- Arbeitsauftrag 1
Warum wird im Textblock die eigene Auffassung von Selbstorganisation und kollektiver Intelligenz noch einmal dargelegt? Antworte in ein bis drei Sätzen.
- Arbeitsauftrag 2
Setze den Blogtext über Social Software, Auswahlverfahren und Multiple Intelligenzen nach seiner letzten Überschrift fort.

- Textblock
• • • • •
Der Artikel Web 2.0 – Social Software in der zweiten Generation (sciencegarden Februar/März 2007) geht sehr schön auf die aktuelle Diskussion ein und stellt klar, dass die neue Generation der Social Software Möglichkeiten birgt, die manchen Leuten wohl nicht bewusst sind. Ganz besonders möchte ich auf folgende Passage aufmerksam machen: “Selbstorganisation als Prinzip. Maßgeblich für den Einsatz der neuen Social Software-Anwendungen sind die Prinzipien der redaktionellen Selbstorganisation („Graswurzelredaktion“) und der kollektiven Intelligenz.” Die Leser meines Blog wissen, dass ich gerade auf diese Punkte immer wieder hinweise. Dennoch: Auch wenn hier die gleichen Begriffe verwendet werden kann es sein, dass andere Dinge damit gemeint sind. Deshalb hier noch einmal meine Position: Unter Selbstorganisation verstehe ich die Selbstorganisationsdisposition im Sinne der Kompetenzdefinition von Erpenbeck/Heyse (QUEM-Projekt). Weiterhin verstehe ich den Begriff “Kollektive Intelligenz” nicht im Sinne des klassischen IQ, sondern im Sinne der Multiplen Intelligenzen. Siehe dazu auch das von mir initiierte EU-Projekt MIapp (2004-2006). Es ist doch immer wieder festzustellen, dass die gleichen Begriffe verwendet werden, die Leute aber oftmals etwas anderes darunter verstehen…
SPIEGELONLINE vom 04.04.2007: Unsinnige Auswahlverfahren
Unter der Überschrift Mitarbeitersuche als Glücksspiel berichtet SPIEGELONLINE von interessanten Ergebnissen verschiedener Forschungsprojekte. Unter anderem wird vermerkt, dass ca. “90 % der Auswahlverfahren unsinnig sind” obwohl “Psychotests Intelligenz, Wissen oder Verhaltensweisen zuverlässig testen” könnten. Diese werden aber in deutschen Unternehmen kaum eingesetzt. Das ist ein Problem, oder: Eine Chance für den, der es lösen kann. Mit dem EU-Projekt MIapp haben wir einen ersten wichtigen Schritt getan, moderne Intelligenzkonzepte in die betriebliche Praxis der Personalentwicklung zu übertragen. Siehe dazu auch den Blogbeitrag Wie kann man die Multiple Intelligenzen Theorie im Unternehmen nutzen. Ein spannendes Feld…
Wie kann man die Multiple Intelligenzen Theorie im Unternehmen nutzen?
• • • • •
- Zu prüfende Daten
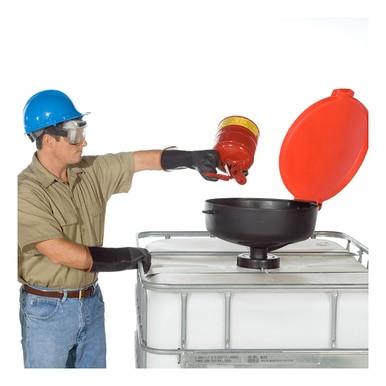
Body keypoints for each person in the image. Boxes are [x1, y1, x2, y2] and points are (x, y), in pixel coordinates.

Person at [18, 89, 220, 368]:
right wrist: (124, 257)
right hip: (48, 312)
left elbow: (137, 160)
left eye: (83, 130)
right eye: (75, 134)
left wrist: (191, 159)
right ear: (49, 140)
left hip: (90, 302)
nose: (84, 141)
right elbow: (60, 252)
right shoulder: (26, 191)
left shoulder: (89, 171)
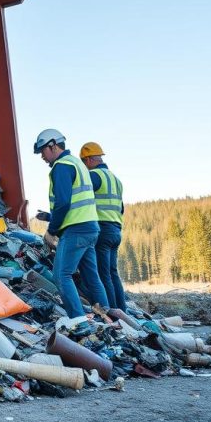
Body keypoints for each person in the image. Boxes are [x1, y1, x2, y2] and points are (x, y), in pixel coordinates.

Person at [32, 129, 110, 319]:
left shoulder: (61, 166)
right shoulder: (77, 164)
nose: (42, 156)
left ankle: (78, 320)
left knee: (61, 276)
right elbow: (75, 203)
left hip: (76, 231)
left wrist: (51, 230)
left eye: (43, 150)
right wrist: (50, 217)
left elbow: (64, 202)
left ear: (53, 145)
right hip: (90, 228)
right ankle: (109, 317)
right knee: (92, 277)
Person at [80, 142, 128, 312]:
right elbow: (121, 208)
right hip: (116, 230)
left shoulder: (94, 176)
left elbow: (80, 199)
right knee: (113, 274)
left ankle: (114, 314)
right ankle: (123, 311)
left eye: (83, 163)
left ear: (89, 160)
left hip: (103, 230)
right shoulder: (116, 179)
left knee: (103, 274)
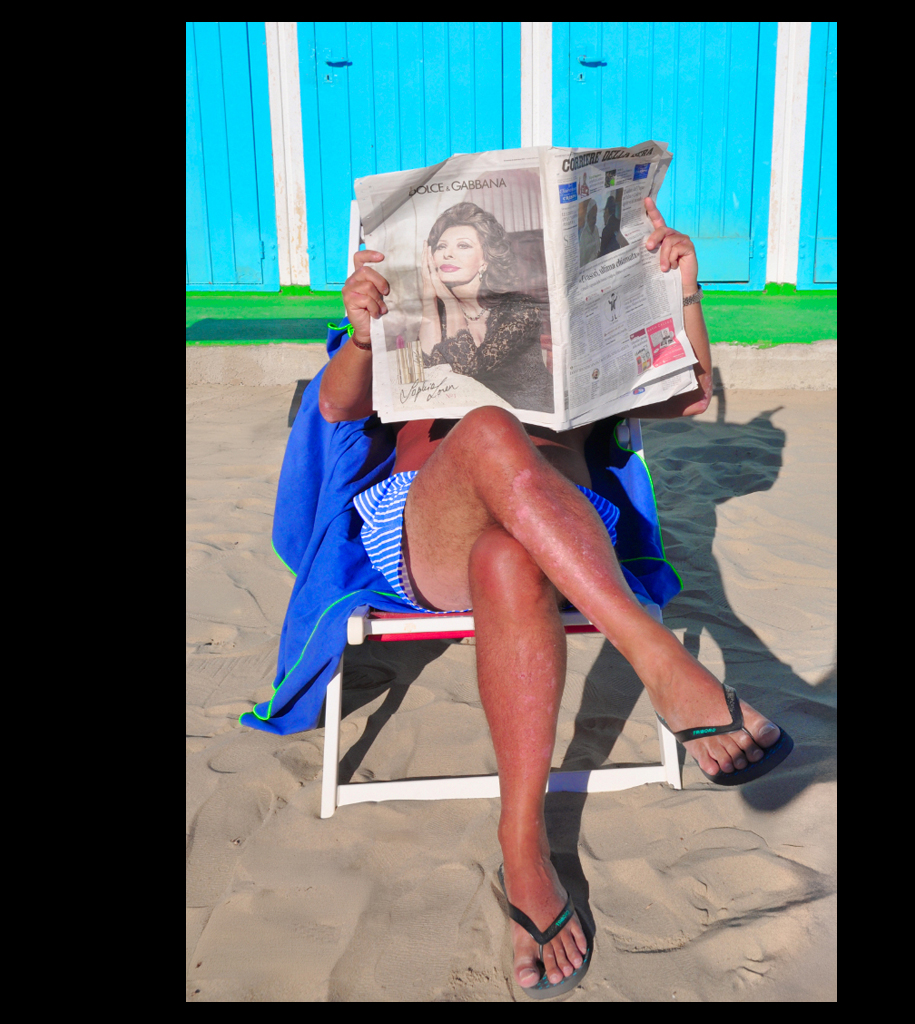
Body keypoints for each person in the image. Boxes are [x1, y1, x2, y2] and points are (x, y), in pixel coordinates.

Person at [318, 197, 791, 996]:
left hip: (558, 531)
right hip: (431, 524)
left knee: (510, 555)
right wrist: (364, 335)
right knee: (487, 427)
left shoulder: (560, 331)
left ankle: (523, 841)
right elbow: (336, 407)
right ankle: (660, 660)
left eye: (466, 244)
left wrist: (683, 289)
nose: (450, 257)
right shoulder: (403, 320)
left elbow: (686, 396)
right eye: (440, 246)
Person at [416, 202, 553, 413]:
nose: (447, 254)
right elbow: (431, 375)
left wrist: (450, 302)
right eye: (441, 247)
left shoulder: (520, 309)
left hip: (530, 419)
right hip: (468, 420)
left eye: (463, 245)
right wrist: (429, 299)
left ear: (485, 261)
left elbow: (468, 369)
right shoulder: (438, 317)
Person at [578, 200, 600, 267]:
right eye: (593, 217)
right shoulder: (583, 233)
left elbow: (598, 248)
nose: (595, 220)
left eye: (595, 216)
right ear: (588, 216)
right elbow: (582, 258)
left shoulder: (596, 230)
• • • • •
- Deine Antwort 1
Die Auffassung wird erneut dargelegt, weil trotz gleicher Begriffe andere Dinge damit gemeint sein können. Deshalb wird festgehalten: Selbstorganisation ist im Sinne der Kompetenzdefinition von Erpenbeck/Heyse gemeint, kollektive Intelligenz im Sinne der Multiplen Intelligenzen statt des klassischen IQ.

- Deine Antwort 2
Die Multiple Intelligenzen Theorie wird schon erfolgreich im Bildungssektor angewendet. Erst nach und nach setzt sich die Erkenntnis durch, dass es auch in Unternehmen auf Lernprozesse ankommt. Es stellt sich daher die Frage, wie man die MI-Theorie auch in Unternehmen nutzen kann. Gardner (2002:233) gibt darauf folgende Antwort:
“Die Konzentration auf Sektoren legt eine mögliche Anwendung der MI-Theorie im Unternehmensbereich nahe. Wo in erster Linie Kommunikation als Ware im Mittelpunkt steht, nutzt man die Sprache oder andere Zeichensysteme. Die Sektoren Finanzen, Buchhaltung oder Naturwissenschaft stützen sich auf die logisch-mathematische Intelligenz, für publikumsbezogene Sektoren sind die personalen Intelligenzen wichtig. Auch die übrigen Intelligenzen werden eingesetzt: die musikalische und andere künstlerische Intelligenzen in der Unterhaltungsbranche, die körperlich-kinästhetische in den Branchen Sport, Kunst und Kunstgewerbe, die Raumintelligenz in den Sektoren Schifffahrt, Transport, Werbung und Graphik, die naturkundliche Intelligenz in Unternehmen, die mit Umwelt, Pflanzen, Tieren, Textilien und Ökologie zu tun haben, die intrapersonale im Bereich Karriereplanung und Selbsterfahrung (…).”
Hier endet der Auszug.